Not hesitation. More like... a conversation. Between me and something that used to just do what it was told.
Knees – ‘check’. Lower back – ‘check’. Shoulder – ‘check.’
Ok, let’s try the first rep! Up it comes, slowly. Carefully monitor all systems. Okay, back down - pause. Re-check all systems. No malfunction. Repeat. Pause. All good. Now let the next 5 or 6 rip like there’s no tomorrow. Victory! Now, more weight. And the process is repeated.
Halfway through the workout, it’s all systems a go. Just like it used to be.

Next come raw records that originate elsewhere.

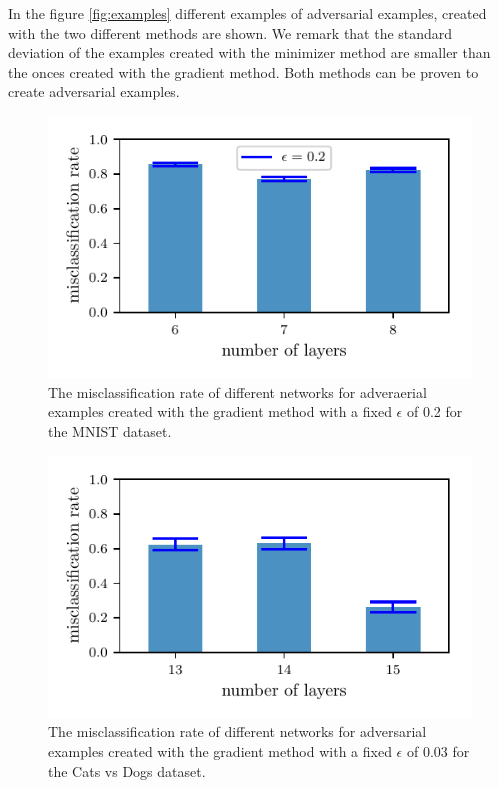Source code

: \documentclass[%
 reprint,
 amsmath,amssymb,
 aps,
]{revtex4-1}
\begin{document}
In the figure \ref{fig:examples} different examples of adversarial examples, created with the two different methods are shown. We remark that the standard deviation of the examples created with the minimizer method are smaller than the onces created with the gradient method. Both methods can be proven to create adversarial examples.\\

\begin{figure}
\centering
\showthe\columnwidth
\includegraphics[width = 1\linewidth]{figures/mnist_grad_misclassificationrate.pdf}
\caption{The misclassification rate of different networks for adveraerial examples created with the gradient method with a fixed $\epsilon$ of 0.2 for the MNIST dataset.}
\label{fig:comp_grad_mnist}
\end{figure}

\begin{figure}
\centering
\showthe\columnwidth
\includegraphics[width = 1\linewidth]{figures/cvd_grad_misclassificationrate.pdf}
\caption{The misclassification rate of different networks for adversarial examples created with the gradient method with a fixed $\epsilon$ of 0.03 for the Cats vs Dogs dataset.}
\label{fig:comp_grad_cats_vs_dogs}
\end{figure}
\end{document}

I'm 69. I've been training since I was a teenager. Boxing, AFL, Bodybuilding, powerlifting, Oly lifting, strongman — I've done them all. I've coached elite athletes for over 40 years. I know what hard work is and I know what it costs. I've always been willing to pay it – sometimes dearly.
But the body has its own invoice now.
These joints need a longer warm-up. The hormones have quietly retired without telling me. Recovery that used to take a day now takes three. The skin tells its own stories, and the muscles - sometimes they have nightmares that wake me up.
The competitive mentality, the SPIRIT? Completely intact. Forty odd years of you don't back down doesn't just switch off.
So, what do you do with that?
You get honest. Brutally and specifically honest. There's a difference between can't and won't — and on any given day you'd better know which one you're actually dealing with.
Some days pushing through is just common sense. Other days more effort goes into keeping the ego under control.
I'm still in the gym. Still coaching athletes half my age, training with some of them, the one’s with ‘heart’. But, always, still competing with myself, improving, trying to deny the body it’s impending aging process.
I’ve always loved to explore the boundaries of human endeavour, and I’m not going to stop now.
If you're an ex-athlete in your 50s or 60s having this same argument with yourself — you don't need someone young telling you to "listen to your body."
You need someone who's having the same argument.
Turns out the most important conversation in the gym isn't between you and the bar. It's between who you were and who you're still refusing to stop being.